1) Not all anarchists during this time were left "collectivist" anarchists. Though you're right that they were the most influential during the 19th century, anarchists like Benjamin Tucker, Max Stirner, Gustave de Molinari, Lysander Spooner, etc. all had some sort of "capitalist" leaning (Stirner promoted "Egoist Anarchism"; he's more known for his ontological views than political. Tucker was a "right-wing" anarchist of some sort. Molinari was essentially anarcho-capitalist. Spooner was a voluntarist, etc.). These movements of "anarchy with private property" are simulated by the anarcholiberal political group.
2) Even so, the anarcho-liberal political parties/bourgeious-dictatorships aren't truly "anarcho-liberal" (there remains a centralized "state"- or state-equivalent- organization). We could reasonably state that these were the James Mill or Frederic Bastiat-type "radicals" of the 19th century... or that some sort of large-scale security provider (Stirner's case: Union of Egoists, for example) took the place of the state.
As a voluntarist (Anarcho-capitalist), I have to say that the Anarcho-liberal movement (Anarcho-liberal, as far as I know, was a term invented for the game; however, Market Anarchism and Voluntarist existed during this time period) predates Rothbardian anarchism. The aforementioned Molinari was a "Market Anarchist" (close friend to minarchist Frederic Bastiat); Lysander Spooner was a voluntarist.
Except anarchism is an actual ideology distinct from the use of the term anarchy to refer to "chaos". Anarchism is a rejection of "rulers" (anarcho-liberalism is an objection to "rulers" that promotes the notion of private property). Un-colonized territories during this period had "rulers" (tribal kingdoms; 'states' in the ancap sense of the word) and in-fighting rebel groups doesn't accurately represent the philosophy of anarchism in the slightest.

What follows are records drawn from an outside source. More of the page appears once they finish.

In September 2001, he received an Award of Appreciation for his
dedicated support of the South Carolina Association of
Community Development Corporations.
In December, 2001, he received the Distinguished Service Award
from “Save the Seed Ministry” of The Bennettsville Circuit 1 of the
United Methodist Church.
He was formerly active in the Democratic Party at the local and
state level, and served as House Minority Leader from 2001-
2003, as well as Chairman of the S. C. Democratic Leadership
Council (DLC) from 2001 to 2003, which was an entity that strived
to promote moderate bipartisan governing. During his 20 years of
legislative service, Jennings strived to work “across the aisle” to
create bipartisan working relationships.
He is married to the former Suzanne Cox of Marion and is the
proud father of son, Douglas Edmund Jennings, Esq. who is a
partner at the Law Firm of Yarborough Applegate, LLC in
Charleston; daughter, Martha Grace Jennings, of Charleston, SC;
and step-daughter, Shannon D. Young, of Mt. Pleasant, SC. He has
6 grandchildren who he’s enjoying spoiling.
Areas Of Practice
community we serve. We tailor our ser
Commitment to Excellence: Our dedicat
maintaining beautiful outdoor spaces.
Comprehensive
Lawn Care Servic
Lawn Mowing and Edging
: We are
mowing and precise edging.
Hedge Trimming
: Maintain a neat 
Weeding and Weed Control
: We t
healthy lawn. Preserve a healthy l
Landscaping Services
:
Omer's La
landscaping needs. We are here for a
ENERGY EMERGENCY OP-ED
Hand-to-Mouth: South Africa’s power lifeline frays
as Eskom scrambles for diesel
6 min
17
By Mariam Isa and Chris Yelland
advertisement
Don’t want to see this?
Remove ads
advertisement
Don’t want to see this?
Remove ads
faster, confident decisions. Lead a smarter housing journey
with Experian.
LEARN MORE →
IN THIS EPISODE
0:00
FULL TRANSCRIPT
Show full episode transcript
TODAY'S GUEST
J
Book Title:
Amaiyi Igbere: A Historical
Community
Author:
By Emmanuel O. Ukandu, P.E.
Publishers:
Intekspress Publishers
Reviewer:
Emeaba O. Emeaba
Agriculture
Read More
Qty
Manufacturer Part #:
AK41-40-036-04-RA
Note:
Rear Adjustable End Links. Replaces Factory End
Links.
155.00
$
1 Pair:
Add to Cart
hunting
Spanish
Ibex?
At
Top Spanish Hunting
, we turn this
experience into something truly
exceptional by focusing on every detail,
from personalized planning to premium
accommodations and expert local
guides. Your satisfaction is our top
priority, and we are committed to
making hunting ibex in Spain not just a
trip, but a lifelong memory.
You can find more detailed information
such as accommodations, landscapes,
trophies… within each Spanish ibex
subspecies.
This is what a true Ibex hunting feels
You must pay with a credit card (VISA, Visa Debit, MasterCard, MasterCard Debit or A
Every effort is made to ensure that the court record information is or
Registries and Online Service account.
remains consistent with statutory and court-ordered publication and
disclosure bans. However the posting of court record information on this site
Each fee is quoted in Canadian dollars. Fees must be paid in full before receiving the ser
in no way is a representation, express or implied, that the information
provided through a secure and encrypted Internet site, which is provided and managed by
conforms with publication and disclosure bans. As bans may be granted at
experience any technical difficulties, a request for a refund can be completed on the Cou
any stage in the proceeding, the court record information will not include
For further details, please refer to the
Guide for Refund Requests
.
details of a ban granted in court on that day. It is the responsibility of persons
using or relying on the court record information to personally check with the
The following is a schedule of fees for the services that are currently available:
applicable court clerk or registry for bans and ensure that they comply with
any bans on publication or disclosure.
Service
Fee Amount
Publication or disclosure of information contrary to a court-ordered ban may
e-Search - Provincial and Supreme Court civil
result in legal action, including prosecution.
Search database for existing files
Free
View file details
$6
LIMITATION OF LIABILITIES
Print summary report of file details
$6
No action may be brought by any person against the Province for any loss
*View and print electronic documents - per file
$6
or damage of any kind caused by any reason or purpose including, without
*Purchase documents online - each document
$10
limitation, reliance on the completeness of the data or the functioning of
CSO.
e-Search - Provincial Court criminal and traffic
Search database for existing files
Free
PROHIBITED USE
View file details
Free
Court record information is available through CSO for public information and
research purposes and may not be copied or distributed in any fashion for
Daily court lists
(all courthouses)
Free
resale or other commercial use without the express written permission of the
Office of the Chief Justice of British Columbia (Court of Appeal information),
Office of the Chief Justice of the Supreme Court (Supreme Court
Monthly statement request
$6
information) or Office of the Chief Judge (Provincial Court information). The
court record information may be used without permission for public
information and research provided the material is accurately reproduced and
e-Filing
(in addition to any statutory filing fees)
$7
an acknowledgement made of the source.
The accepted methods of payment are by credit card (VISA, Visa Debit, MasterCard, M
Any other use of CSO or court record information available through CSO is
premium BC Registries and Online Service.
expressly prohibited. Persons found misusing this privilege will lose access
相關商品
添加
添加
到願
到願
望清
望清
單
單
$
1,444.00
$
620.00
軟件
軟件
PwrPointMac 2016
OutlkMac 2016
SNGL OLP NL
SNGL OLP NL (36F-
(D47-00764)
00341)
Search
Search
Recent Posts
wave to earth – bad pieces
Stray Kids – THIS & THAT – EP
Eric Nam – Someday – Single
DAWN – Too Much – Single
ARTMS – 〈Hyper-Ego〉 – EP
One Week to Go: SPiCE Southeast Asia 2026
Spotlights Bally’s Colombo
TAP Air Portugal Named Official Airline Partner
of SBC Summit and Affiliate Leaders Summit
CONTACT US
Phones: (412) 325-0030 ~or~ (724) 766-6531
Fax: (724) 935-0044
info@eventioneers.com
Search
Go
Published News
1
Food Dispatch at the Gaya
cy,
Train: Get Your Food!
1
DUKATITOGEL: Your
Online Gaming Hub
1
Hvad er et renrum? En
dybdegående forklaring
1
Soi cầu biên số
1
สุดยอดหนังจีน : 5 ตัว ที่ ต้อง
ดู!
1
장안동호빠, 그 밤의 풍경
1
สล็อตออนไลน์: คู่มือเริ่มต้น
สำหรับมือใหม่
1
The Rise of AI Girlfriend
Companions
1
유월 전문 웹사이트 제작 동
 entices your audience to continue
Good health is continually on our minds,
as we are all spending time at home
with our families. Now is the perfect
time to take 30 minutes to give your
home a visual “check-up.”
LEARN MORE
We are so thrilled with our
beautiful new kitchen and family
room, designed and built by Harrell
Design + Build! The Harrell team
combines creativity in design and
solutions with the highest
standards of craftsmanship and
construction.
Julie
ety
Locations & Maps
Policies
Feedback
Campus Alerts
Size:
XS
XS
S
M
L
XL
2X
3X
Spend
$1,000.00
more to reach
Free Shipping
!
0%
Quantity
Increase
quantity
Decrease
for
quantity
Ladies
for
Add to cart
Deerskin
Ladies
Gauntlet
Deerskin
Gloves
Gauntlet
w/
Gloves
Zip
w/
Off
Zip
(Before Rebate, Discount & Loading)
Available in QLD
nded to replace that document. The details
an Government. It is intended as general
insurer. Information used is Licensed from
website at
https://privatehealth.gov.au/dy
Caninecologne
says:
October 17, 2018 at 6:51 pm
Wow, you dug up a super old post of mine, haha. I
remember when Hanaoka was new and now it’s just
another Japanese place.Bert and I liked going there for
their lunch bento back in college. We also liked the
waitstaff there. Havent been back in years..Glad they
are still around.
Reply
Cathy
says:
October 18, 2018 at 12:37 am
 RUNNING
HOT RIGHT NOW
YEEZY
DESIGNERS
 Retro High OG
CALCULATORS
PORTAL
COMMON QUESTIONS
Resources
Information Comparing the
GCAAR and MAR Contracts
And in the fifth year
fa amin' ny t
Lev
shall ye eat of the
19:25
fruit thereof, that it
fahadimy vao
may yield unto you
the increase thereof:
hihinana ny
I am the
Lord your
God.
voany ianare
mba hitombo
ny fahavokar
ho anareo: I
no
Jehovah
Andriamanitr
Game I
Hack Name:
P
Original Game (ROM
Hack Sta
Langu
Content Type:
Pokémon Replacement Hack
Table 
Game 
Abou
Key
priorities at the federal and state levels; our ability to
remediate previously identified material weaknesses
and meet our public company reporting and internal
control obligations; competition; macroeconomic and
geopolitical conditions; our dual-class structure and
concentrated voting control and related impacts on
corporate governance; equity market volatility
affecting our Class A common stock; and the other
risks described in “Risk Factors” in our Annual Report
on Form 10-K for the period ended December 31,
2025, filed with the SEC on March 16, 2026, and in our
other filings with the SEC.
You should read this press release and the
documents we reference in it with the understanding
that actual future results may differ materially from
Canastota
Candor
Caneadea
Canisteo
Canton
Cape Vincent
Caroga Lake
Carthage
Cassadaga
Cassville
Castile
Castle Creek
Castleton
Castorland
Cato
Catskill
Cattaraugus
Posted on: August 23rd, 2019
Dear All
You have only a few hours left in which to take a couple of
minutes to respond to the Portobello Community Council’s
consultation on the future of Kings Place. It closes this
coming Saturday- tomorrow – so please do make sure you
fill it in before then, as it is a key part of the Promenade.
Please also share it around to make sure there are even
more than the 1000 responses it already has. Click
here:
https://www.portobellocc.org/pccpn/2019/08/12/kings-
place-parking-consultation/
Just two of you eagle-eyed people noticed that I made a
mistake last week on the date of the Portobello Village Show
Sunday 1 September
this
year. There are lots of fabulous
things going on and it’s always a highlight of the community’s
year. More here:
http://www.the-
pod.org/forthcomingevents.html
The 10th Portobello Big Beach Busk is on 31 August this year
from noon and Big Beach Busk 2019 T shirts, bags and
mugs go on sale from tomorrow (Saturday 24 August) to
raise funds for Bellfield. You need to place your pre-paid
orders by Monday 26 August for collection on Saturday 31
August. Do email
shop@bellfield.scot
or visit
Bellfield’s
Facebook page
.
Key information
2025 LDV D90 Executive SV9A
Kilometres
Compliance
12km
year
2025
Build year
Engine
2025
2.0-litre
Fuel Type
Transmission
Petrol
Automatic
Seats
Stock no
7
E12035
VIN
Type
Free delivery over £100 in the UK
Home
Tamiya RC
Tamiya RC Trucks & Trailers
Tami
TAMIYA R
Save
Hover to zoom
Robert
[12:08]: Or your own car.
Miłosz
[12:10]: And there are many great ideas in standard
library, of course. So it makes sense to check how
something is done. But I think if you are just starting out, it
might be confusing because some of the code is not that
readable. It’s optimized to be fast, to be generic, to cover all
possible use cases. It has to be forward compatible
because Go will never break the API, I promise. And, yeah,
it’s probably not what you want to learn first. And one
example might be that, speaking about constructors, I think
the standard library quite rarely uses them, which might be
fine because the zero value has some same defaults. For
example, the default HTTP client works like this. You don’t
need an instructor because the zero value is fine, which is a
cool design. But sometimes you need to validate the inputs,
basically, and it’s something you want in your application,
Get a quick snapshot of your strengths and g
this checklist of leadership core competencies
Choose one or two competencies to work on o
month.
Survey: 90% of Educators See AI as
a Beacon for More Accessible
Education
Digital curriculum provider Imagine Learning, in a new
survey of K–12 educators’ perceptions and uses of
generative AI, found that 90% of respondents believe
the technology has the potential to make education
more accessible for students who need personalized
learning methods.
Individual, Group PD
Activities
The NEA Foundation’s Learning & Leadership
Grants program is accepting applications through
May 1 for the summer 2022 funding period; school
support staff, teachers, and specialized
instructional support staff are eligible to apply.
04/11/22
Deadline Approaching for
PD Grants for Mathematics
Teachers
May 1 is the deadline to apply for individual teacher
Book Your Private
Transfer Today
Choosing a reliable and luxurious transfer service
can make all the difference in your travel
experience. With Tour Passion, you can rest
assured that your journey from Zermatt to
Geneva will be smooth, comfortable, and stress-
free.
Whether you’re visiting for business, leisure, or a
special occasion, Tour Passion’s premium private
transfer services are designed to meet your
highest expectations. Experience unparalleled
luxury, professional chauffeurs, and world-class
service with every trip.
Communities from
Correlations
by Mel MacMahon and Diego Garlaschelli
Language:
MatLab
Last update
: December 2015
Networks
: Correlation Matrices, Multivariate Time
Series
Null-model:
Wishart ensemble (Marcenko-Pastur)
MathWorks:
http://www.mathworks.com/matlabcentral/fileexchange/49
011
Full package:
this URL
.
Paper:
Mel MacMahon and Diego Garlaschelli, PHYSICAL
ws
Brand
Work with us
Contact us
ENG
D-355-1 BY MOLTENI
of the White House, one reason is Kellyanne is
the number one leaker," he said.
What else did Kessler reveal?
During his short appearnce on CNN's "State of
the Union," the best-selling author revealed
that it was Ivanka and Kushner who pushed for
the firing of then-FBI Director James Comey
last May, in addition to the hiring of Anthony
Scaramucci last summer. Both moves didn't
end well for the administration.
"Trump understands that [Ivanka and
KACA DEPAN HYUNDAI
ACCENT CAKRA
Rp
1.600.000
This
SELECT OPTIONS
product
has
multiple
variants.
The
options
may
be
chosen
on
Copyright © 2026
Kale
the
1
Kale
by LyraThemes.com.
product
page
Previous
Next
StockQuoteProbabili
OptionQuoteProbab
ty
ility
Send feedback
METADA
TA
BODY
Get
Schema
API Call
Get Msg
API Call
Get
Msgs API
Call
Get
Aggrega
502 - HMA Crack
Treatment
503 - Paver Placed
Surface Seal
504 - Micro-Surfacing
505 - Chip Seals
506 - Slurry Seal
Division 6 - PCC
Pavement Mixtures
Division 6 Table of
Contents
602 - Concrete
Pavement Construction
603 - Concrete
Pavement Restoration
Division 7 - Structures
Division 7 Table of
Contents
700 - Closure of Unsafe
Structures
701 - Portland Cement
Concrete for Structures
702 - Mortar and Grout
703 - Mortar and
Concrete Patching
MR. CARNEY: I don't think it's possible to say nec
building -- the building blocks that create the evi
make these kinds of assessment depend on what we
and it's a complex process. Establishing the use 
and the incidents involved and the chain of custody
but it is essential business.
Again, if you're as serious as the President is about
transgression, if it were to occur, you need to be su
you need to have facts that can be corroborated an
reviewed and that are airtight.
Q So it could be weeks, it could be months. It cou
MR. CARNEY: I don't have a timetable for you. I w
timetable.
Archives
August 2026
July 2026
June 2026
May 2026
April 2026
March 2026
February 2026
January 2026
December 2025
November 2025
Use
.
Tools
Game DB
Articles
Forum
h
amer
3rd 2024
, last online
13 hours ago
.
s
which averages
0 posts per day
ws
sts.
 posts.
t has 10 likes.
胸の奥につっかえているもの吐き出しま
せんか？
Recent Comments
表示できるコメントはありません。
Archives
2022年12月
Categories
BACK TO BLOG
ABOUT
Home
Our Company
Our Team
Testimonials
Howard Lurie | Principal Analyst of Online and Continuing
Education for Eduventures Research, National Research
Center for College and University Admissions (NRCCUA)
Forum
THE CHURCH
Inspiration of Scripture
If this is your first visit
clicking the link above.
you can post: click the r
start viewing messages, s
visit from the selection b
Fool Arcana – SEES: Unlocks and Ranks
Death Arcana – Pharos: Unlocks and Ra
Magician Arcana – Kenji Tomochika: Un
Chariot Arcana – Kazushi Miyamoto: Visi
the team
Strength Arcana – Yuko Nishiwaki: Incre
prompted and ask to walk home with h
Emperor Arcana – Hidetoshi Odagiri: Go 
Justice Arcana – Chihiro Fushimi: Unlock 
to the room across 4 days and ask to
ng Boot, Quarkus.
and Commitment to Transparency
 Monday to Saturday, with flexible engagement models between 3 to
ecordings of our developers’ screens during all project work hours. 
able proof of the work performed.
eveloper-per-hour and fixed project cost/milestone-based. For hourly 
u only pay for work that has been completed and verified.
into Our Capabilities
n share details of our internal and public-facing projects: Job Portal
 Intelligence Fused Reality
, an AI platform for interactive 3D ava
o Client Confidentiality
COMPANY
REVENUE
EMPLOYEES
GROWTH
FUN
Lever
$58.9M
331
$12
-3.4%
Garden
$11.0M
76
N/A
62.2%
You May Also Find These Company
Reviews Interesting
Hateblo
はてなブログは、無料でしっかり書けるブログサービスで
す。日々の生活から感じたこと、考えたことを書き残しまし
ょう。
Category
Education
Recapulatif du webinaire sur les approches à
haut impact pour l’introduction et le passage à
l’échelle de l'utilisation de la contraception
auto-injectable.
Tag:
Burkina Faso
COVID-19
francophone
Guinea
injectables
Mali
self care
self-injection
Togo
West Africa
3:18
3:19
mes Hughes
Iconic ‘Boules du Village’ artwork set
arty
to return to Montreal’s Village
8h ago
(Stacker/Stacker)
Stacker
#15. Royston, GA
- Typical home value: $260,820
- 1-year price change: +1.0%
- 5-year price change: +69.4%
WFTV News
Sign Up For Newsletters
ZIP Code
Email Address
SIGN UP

This is miserably off-topic for a board discussing gameplay. Suffice to say, anarchist theorists have developed legal theories within a voluntary legal framework (some believe in the legitimacy of retaliatory force, a la Walter Block). Ancaps like Gustave de Molinari, Hans Hermann Hoppe, and Stefan Molyneux have attempted to address this concern in their legal theories.
Regardless of whether or not you believe such a society would work (vis-a-vis communism in the game), it deserves some representation in the game. Especially given that it's already represented as a "night's watchmen" government (not an anarcho-liberal stateless society). That is, the game already assumes that actual anarcho-liberalism is implausible, and replaced it with a "minimal state".
I'm fine with how anarcho-liberals are currently represented in the game. I'm a bit perturbed by the assumption that the default in anarcho-liberal revolution is a "Bourgeois Dictatorship" (note that this nowhere appears in market anarchist literature as an "alternative" to the democratic/monarchist/proletarian dictatorship states). I would think that naming the radical governments something like "Revolutionary Unions" or something (idk; find a term that may actually appear in anarchist literature; Security Providers seems too boring; "Voluntary Association" just sounds dumb); that way it can feasibly represent a non-state "director" of the "nation".